Tarefas e exercícios:
[1] Indique se cada afirmação a seguir está de acordo com o texto sobre Albert Camus e o romance A Peste, respondendo sim ou não e citando literalmente as palavras decisivas do texto. (a) O romance foi publicado pela Gallimard no ano seguinte à sua conclusão. (b) Camus passou a temporada de 1946 na Vendéia em casa própria. (c) Camus nasceu na França continental.
[2] Dê prosseguimento ao texto sobre Albert Camus e o romance A Peste a partir da última frase apresentada.

Texto da página:
******

Por: Mário Pontes, Escritor e jornalista
No verão europeu de 1946, o romancista francês Albert Camus – que receberia o Prêmio Nobel de Literatura em 1967 – deixava Paris a fim de passar uma temporada na Vendéia (noroeste da França), em casa do conhecido poeta e amigo René Char. O objetivo da viagem era descansar carregando pedras; ou seja, terminar a criação de um livro ao qual sua mente se dedicava desde os amargos dias da resistência civil – mas o quanto possível armada – aos ocupantes germânico-hitleristas. Concluído pouco antes do final daquelas férias de chumbo, o romance recebeu o título de La Peste (A Peste), e foi publicado no ano seguinte pela Gallimard, editora francesa de prestígio internacional.
A lembrança de como o livro foi escrito nada tem de ociosa. Pois no momento em que o invasor recorria à brutalidade máxima para assegurar seu poder – tortura para começar e enforcamento para fechar o círculo de ferro – aos ainda pouco numerosos membros da Resistência, era natural que o temor fosse um pesado e escuro manto de neblina, capaz de desorientar consciências e calar as vozes opositoras. Mas, embora os meios de divulgação e marketing fossem fracos, quando comparados aos de hoje, A Peste não tardou a transformar-se em um autêntico sucesso internacional, cuja qualidade ninguém se atreveu a pôr em dúvida.
AOS 34 ANOS de idade, Camus – pied noir, ou seja branco nascido na Argélia, quando o país norte-africano ainda era colônia francesa – já se tornara respeitado nos círculos intelectuais parisienses, sobretudo pela imagem sóbria e a reconhecida integridade moral. Como escritor, havia publicado umas poucas obras de ficção, um punhado de ensaios filosóficos – capazes de gerar discussões; e alguns textos dramáticos de fortuna ainda um tanto incerta no palco. Parte do público o conhecia quase só como editor político do Combat, jornal nascido nas ecumênicas catacumbas da Resistência aos ocupantes nazistas.

******

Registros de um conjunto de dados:
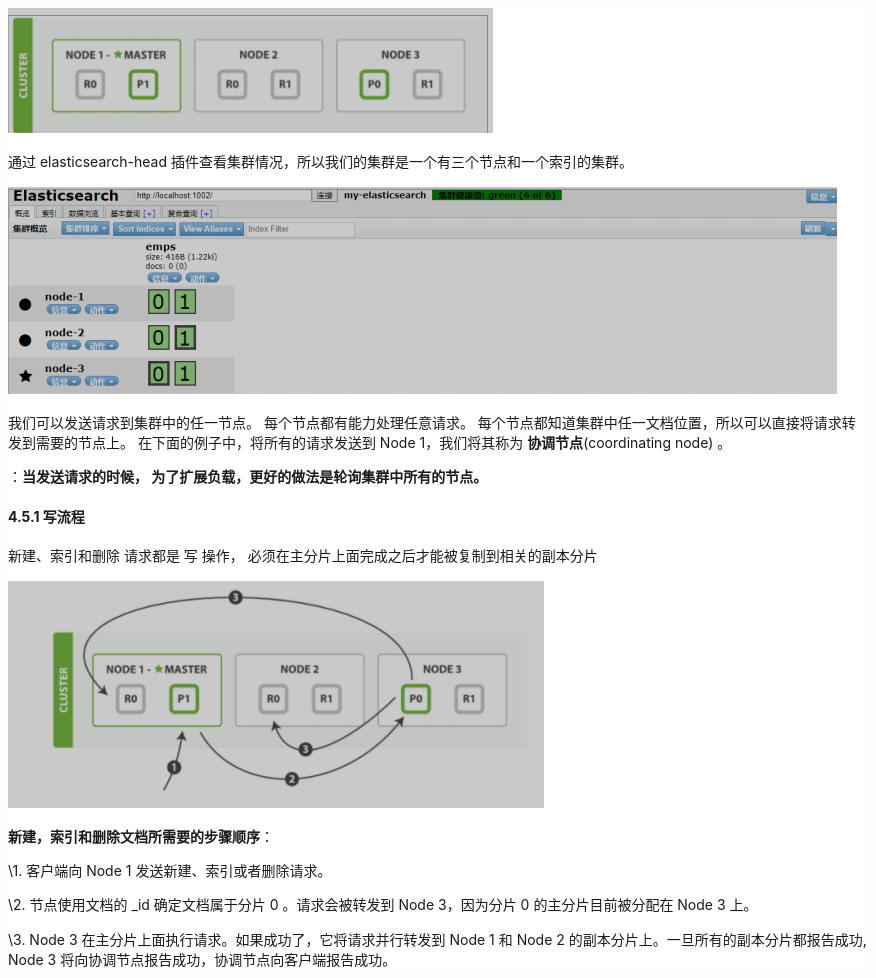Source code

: ![](img/147.png)

通过 elasticsearch-head 插件查看集群情况，所以我们的集群是一个有三个节点和一个索引的集群。

![](img/148.png)

我们可以发送请求到集群中的任一节点。 每个节点都有能力处理任意请求。 每个节点都知道集群中任一文档位置，所以可以直接将请求转发到需要的节点上。 在下面的例子中，将所有的请求发送到 Node 1，我们将其称为 **协调节点**(coordinating node) 。

：**当发送请求的时候， 为了扩展负载，更好的做法是轮询集群中所有的节点。**

#### **4.5.1** **写流程**

新建、索引和删除 请求都是 写 操作， 必须在主分片上面完成之后才能被复制到相关的副本分片

![](img/149.png)

**新建，索引和删除文档所需要的步骤顺序**：

\1. 客户端向 Node 1 发送新建、索引或者删除请求。

\2. 节点使用文档的 _id 确定文档属于分片 0 。请求会被转发到 Node 3，因为分片 0 的主分片目前被分配在 Node 3 上。

\3. Node 3 在主分片上面执行请求。如果成功了，它将请求并行转发到 Node 1 和 Node 2 的副本分片上。一旦所有的副本分片都报告成功, Node 3 将向协调节点报告成功，协调节点向客户端报告成功。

******

Respostas redigidas:
[1]
(a) Sim: "foi publicado no ano seguinte pela Gallimard".
(b) Não: "em casa do conhecido poeta e amigo René Char".
(c) Não: "branco nascido na Argélia".

[2]
Realidade e ficção – Órfão de pai morto na I Guerra Mundial, até sua primeira juventude Camus havia conhecido a pobreza e experimentado dificuldades numerosas, algumas decerto bem amargas. Mas agora podia finalmente respirar: tornar-se dono de uma casa, obter licença para comprar um automóvel (produto então quase tão raro quanto o caviar) e ter uma renda suficiente para livrar-se do jornalismo como ganha-pão.
As tiragens de alguns dos seus livros de ficção e ideias haviam crescido em termos das dezenas de milhares. As traduções, por sua vez, agora frequentemente se davam em cadeia. Em conformidade com tais circunstâncias, poucos meses depois do aparecimento do livro o nome de Camus já era cogitado para o Prêmio Nobel, embora só uns dez anos mais tarde fosse recebê-lo.
A Peste tornou-se um marco da literatura de ficção no século XX, mas não por motivos semelhantes aos que levaram ao topo Em busca do tempo perdido, Ulisses, O processo, A morte de Virgílio ou mesmo A montanha mágica, ficções de grandeza reconhecida pela crítica internacional. O romance de Camus não carregava consigo a intenção de revolucionar em termos de estilo. Era uma narrativa clássica, como se apressou a batizá-lo a crítica. Na verdade, porém, o que o distinguia entre as tantas obras importantes que a literatura de sua época vinha produzindo era o perfeito casamento das imagens de Camus com aquilo que pretendia dizer ao leitor.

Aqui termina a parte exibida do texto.